According to Reuters, together with South Africa and Ethiopia, Kenya will benefit from the Ksh23 trillion infrastructure budget by the EU which is seen as a rival to China’s Belt and Road Initiative in Africa.
EU’s Global Gateway Infrastructure Fund is investing in SAF ahead of an anticipated boom in demand for environmentally sustainable air travel.
According to the International Air Transport Association, the demand for SAF in 2050 will be 450 billion litres per year.
President William Ruto (left) walking alongside Charles Michel, President of the European Council at Brusells, Belgium on March 30, 2023.
This will put Kenya in pole position in the global production of clean jet fuel earning the country billions in revenue.
“The fund has already backed renewable plants, green hydrogen initiatives, vaccines and education projects in Africa, and the official said it was now looking into sustainable aviation fuel (SAF),” Reuters explained how Kenya will benefit from kitty.
SAF market will be readily available as the EU is already pushing for emissions reduction targets that will require airlines to use more SAF.

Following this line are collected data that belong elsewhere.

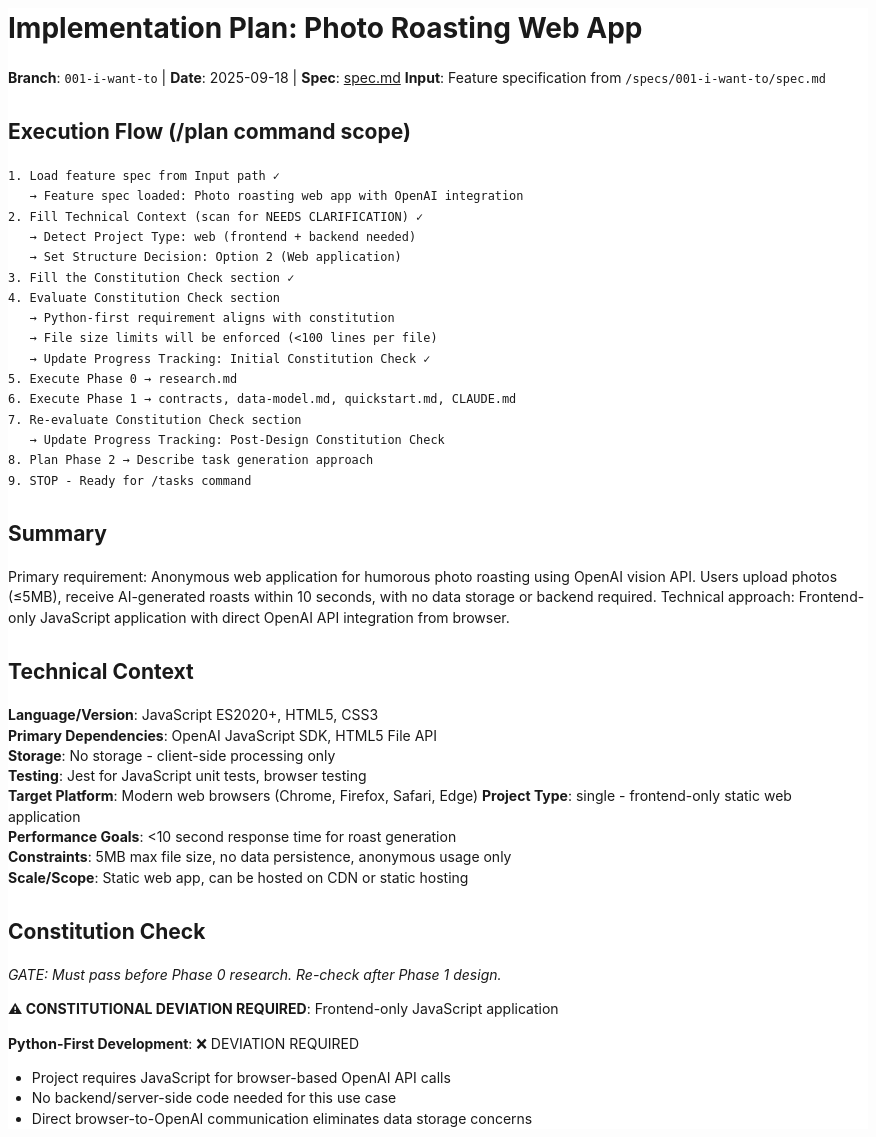 # Implementation Plan: Photo Roasting Web App

**Branch**: `001-i-want-to` | **Date**: 2025-09-18 | **Spec**: [spec.md](./spec.md)
**Input**: Feature specification from `/specs/001-i-want-to/spec.md`

## Execution Flow (/plan command scope)
```
1. Load feature spec from Input path ✓
   → Feature spec loaded: Photo roasting web app with OpenAI integration
2. Fill Technical Context (scan for NEEDS CLARIFICATION) ✓
   → Detect Project Type: web (frontend + backend needed)
   → Set Structure Decision: Option 2 (Web application)
3. Fill the Constitution Check section ✓
4. Evaluate Constitution Check section
   → Python-first requirement aligns with constitution
   → File size limits will be enforced (<100 lines per file)
   → Update Progress Tracking: Initial Constitution Check ✓
5. Execute Phase 0 → research.md
6. Execute Phase 1 → contracts, data-model.md, quickstart.md, CLAUDE.md
7. Re-evaluate Constitution Check section
   → Update Progress Tracking: Post-Design Constitution Check
8. Plan Phase 2 → Describe task generation approach
9. STOP - Ready for /tasks command
```

## Summary
Primary requirement: Anonymous web application for humorous photo roasting using OpenAI vision API. Users upload photos (≤5MB), receive AI-generated roasts within 10 seconds, with no data storage or backend required. Technical approach: Frontend-only JavaScript application with direct OpenAI API integration from browser.

## Technical Context
**Language/Version**: JavaScript ES2020+, HTML5, CSS3  
**Primary Dependencies**: OpenAI JavaScript SDK, HTML5 File API  
**Storage**: No storage - client-side processing only  
**Testing**: Jest for JavaScript unit tests, browser testing  
**Target Platform**: Modern web browsers (Chrome, Firefox, Safari, Edge)
**Project Type**: single - frontend-only static web application  
**Performance Goals**: <10 second response time for roast generation  
**Constraints**: 5MB max file size, no data persistence, anonymous usage only  
**Scale/Scope**: Static web app, can be hosted on CDN or static hosting

## Constitution Check
*GATE: Must pass before Phase 0 research. Re-check after Phase 1 design.*

**⚠️ CONSTITUTIONAL DEVIATION REQUIRED**: Frontend-only JavaScript application

**Python-First Development**: ❌ DEVIATION REQUIRED
- Project requires JavaScript for browser-based OpenAI API calls
- No backend/server-side code needed for this use case
- Direct browser-to-OpenAI communication eliminates data storage concerns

Kenya in particular and Africa in general has been selected by the EU due to its vast swathes of under-utilised agricultural land.
Multi-national companies from Germany and Italy have already started making headways in Africa for biofuel investments.
While the three nations will benefit first from the project, the EU aims to in the long term to set up SAF production plants in 11 African countries and India.
SAFs are low-carbon fuel alternatives for the aviation industry and can be made from various crops among other feedstock sources.
“In the context of the Global Gateway, the Commission is currently looking into possible co-financing mechanisms and guarantee instruments. SAF production in the African continent has great potential,” a statement from European Commission spokesperson, Stefan De Keersmaecker, read in part.
A photo illustration of a commercial jet with a biofuel tank.